Il mestiere dell’arrotino (el muléta, in dialetto locale), in Valmalenco e in provincia di Sondrio, fu da sempre prerogativa degli abitanti di Caspoggio, i quali nei tempi passati, per sopperire alle magre risorse derivate dallo sfruttamento della terra e dei pascoli, furono costretti ad emigrare dal paese, specializzandosi in questa attività artigianale che, fino a pochi decenni fa, era ancora molto richiesta.

Il muléta Andrea Negrini.

Quando dopo il 1878 il Comune di Caspoggio realizzò le strade carrozzabili che collegavano il paese a Chiesa e a Sondrio, l’attività dei muléta conobbe un’epoca di notevole espansione, dovuta alla relativa facilità per questi ultimi di emigrare come ambulanti non solo su tutto il territorio della provincia, ma anche molto più lontano, come ad esempio verso la Pianura Padana, parte del Piemonte e della Emilia Romagna e, qualcuno, fino a Napoli. Nel giro di pochi decenni, quasi tutti gli uomini di Caspoggio esercitavano questa occupazione. Nei periodi in cui i lavori di campagna erano fermi, essi prendevano la loro carretta, detta möla e, a piedi, a piccole tappe, fermandosi ogni tanto ad affilare qualche ferro da taglio, si portavano presso la loro zona di lavoro. Ognuno aveva la sua zona e di solito l’arrotino portava con sé anche un ragazzo, figlio o parente, che andava a cercare i ferri da molare gridando “molìta, l’è chi ‘l molita!” lungo le vie dei paesi, raccoglieva gli utensili da molare, li portava all’arrotino, che generalmente si sistemava sulla pubblica piazza del paese, e poi li restituiva ai proprietari riscuotendo in pagamento denaro o, spesso, prodotti della terra: grano, vino, castagne, formaggio e salame.

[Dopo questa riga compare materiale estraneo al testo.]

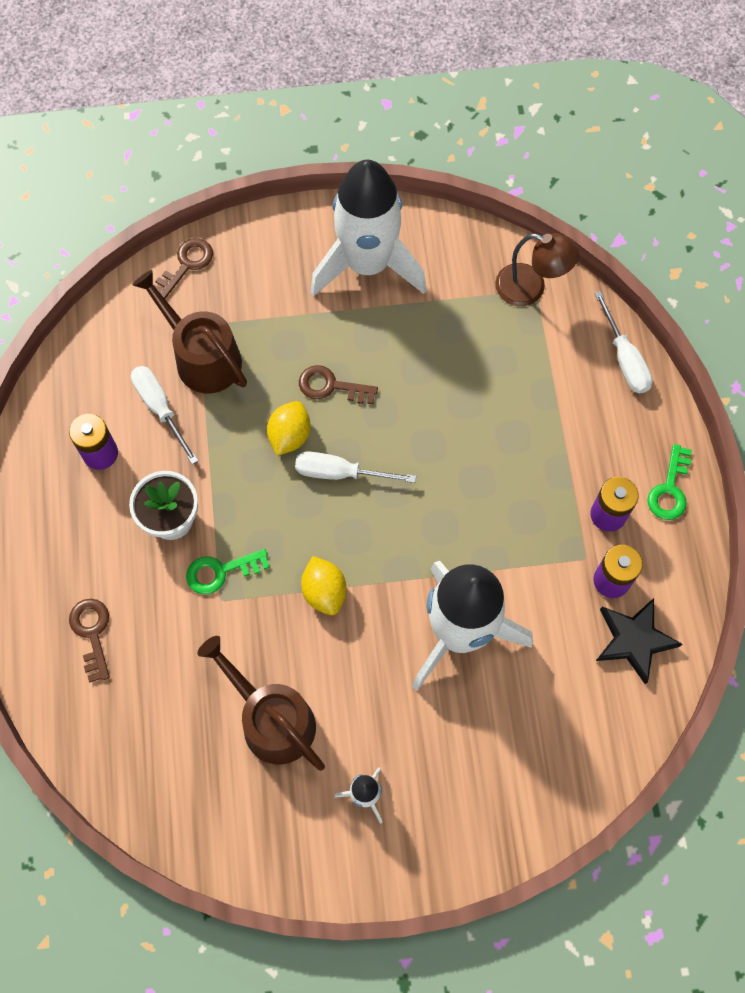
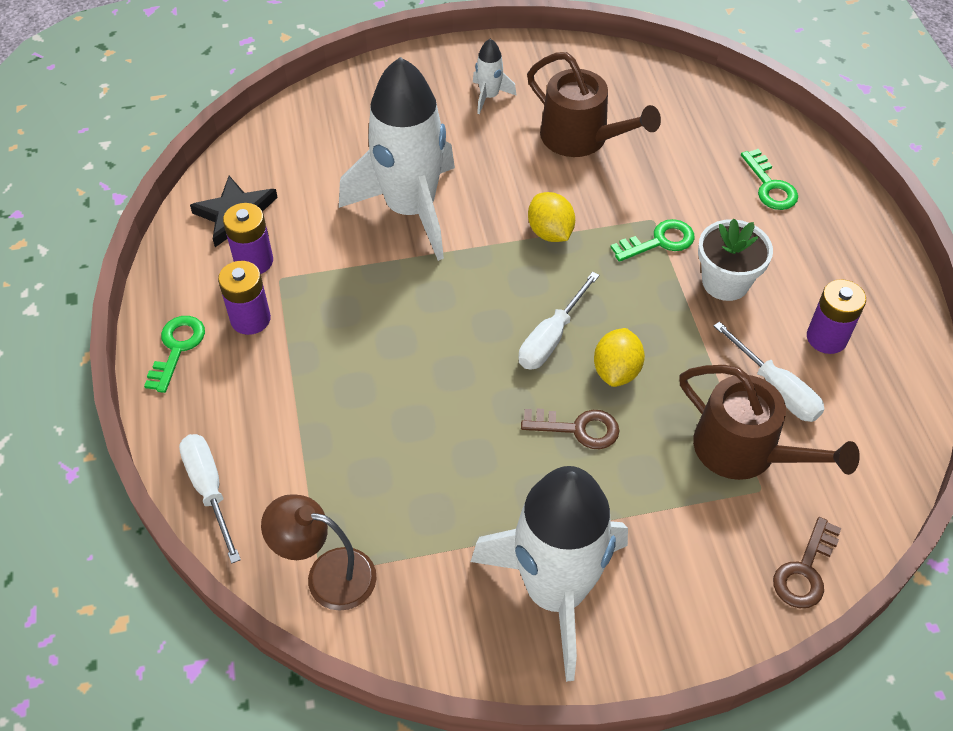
camera: 175 degrees right, 15 degrees down
(92, 633) = (770, 186): brown key -> green key
(340, 473) = (551, 338): white screwdriver -> white screwdriver turned 120 degrees clockwise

Il muléta Isidoro Negrini.

I muléta tornavano di rado a casa, nelle feste comandate, Natale, Pasqua, S. Rocco, il patrono di Caspoggio, ai Morti e per la prima e la seconda fienagione, oppure per la nascita di un figlio o per la morte di un parente. Era una vita molto grama: ambulanti, senza fissa dimora, dormivano dove capitava, in una stalla o in un fienile, dentro in un sacco di tela (sak da muc’), si lavavano alla pubblica fontana, mangiavano quasi sempre a secco un pezzo di pane e formaggio, più raramente un piatto caldo in qualche osteria. Costretti a camminare sempre a piedi, erano esposti ad ogni intemperie, spingendo la mola su strade non asfaltate o di montagna, in equilibrio tutto il giorno sul piede sinistro, mentre il destro spingeva il pedale per far girare la ruota della mola.